Eigentlich dachte ich später noch, dass ich das ja aus einem Gefühl heraus gemacht hätte, nämlich meiner Wut, aber ich durfte lernen, dass Wut kein Gefühl ist. Naja, mal kann nicht alles auf einmal haben.

Mit den Gefühlen ist das bei mir so eine Sache. Tatsächlich spüre ich Gefühle, aber häufig erst wenn sie sehr stark werden. Wenn sie noch ganz schwach sind, nehme ich sie einfach nicht wahr.

Was ich dagegen während der Meditation sehr gut wahrnehmen kann, sind Muskelspannungen.

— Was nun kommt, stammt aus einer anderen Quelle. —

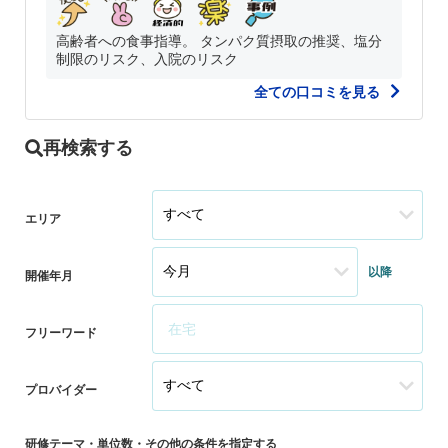
高齢者への食事指導。 タンパク質摂取の推奨、塩分
制限のリスク、入院のリスク
全ての口コミを見る
再検索する
エリア
以降
開催年月
フリーワード
プロバイダー
研修テーマ・単位数・その他の条件を指定する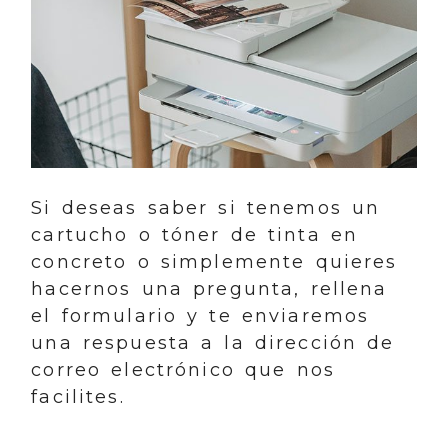
Si deseas saber si tenemos un
cartucho o tóner de tinta en
concreto o simplemente quieres
hacernos una pregunta, rellena
el formulario y te enviaremos
una respuesta a la dirección de
correo electrónico que nos
facilites.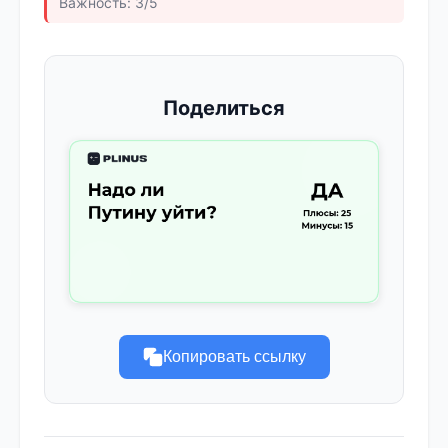
Важность: 3/5
Поделиться
Копировать ссылку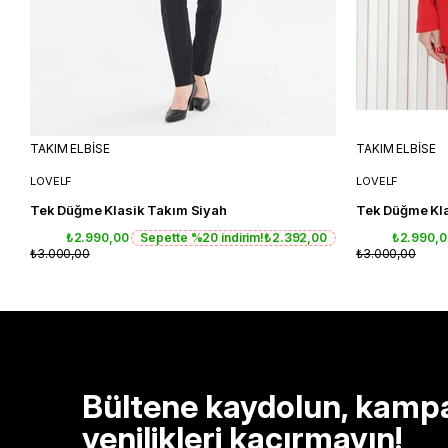
TAKIM ELBİSE
TAKIM ELBİSE
LOVELF
LOVELF
Tek Düğme Klasik Takım Siyah
Tek Düğme Kla
₺2.990,00
Sepette %20 indirim!
₺2.392,00
₺2.990,
₺3.000,00
₺3.000,00
Bültene kaydolun, kamp
yenilikleri kaçırmayın!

Und genau da setzt nun mein Therapeut an. Er erzählte mir, das es für die Beschreibung von Gefühlen so viele Bilder gibt, die eben genau das aufnehmen:
  • las den Kopf nicht hängen
  • das macht mir Kopfzerbrechen
  • du bist aber hartnäckig
Wenn ich nun genau da ansetze und zu den Muskelspannungen die passenden Beschreibungen finde, habe ich einen Weg um meine Gefühle besser wahrzunehmen und dann auch wieder im Alltag schneller zu erkennen. Er riet mir auch dazu, mal auf meinen Solar Plexus zu hören, indem ich die Hand auf die Magengrube lege beim Meditieren. Das habe ich heute früh zum ersten mal ausprobiert und das Ergebnis war eher unerwartet.

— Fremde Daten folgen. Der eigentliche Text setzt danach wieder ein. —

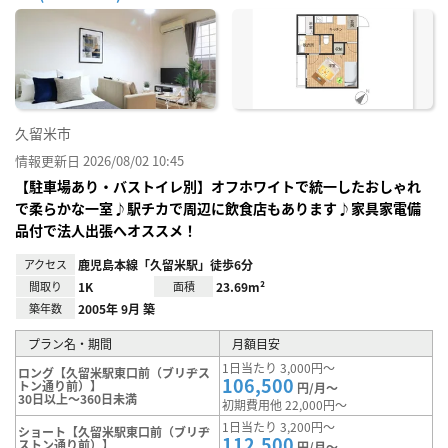
お気
に入
り登
録
久留米市
情報更新日 2026/08/02 10:45
【駐車場あり・バストイレ別】オフホワイトで統一したおしゃれ
で柔らかな一室♪駅チカで周辺に飲食店もあります♪家具家電備
品付で法人出張へオススメ！
アクセス
鹿児島本線「久留米駅」徒歩6分
間取り
1K
面積
23.69m²
築年数
2005年 9月 築
プラン名・期間
月額目安
1日当たり 3,000円～
ロング【久留米駅東口前（ブリヂス
106,500
トン通り前）】
円/月～
30日以上～360日未満
初期費用他 22,000円～
1日当たり 3,200円～
ショート【久留米駅東口前（ブリヂ
112,500
ストン通り前）】
円/月～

Meine Hands war sehr Warm und hat die Wärme auch auf den Solar Plexus, ein zentrales Nervengeflecht, gelenkt. Das hat sehr dankbar darauf mit angenehmen Empfindungen reagiert. Hat mich das bei meinen Gefühlen weitergebracht? Nein, erst einmal nicht, aber das kann ja noch kommen. Auch mit dieser Region werden sehr viele Ausdrücke von Gefühlen verbunden:
  • Liebe geht durch dan Magen (damit ist nicht Essen gemeint)
  • Welche Laus ist dir über die Leber gelaufen?
  • Mit ist ganz flau vor Angst
Für mich bedeutet das nun, dass ich mir eine Art Lexikon erstellen kann, mit dem ich aus den körperlichen Empfindungen auf meine Gefühle schließen kann. Das hat heute früh auch schon gut funktioniert. Ich kämpfe ja diese Woche mit einer Halsentzündung und finde das Warten und 'nichts tun können' so nervenaufreibend. Heute früh habe ich bemerkt, dass ich mit hängenden Schultern und vorne übergebeugtem Kopf dasitze und auf den Tisch stiere. Ja, ich glaube, ich fühle mich im Moment frustriert und auch deprimiert. Aber es mischt sich auch ein bisschen Freude mit hinein, weil ich das erkannt habe. Wie ich die Freude erkannt habe? Die kam eher vom Kopf als vom Gefühl, glaube ich.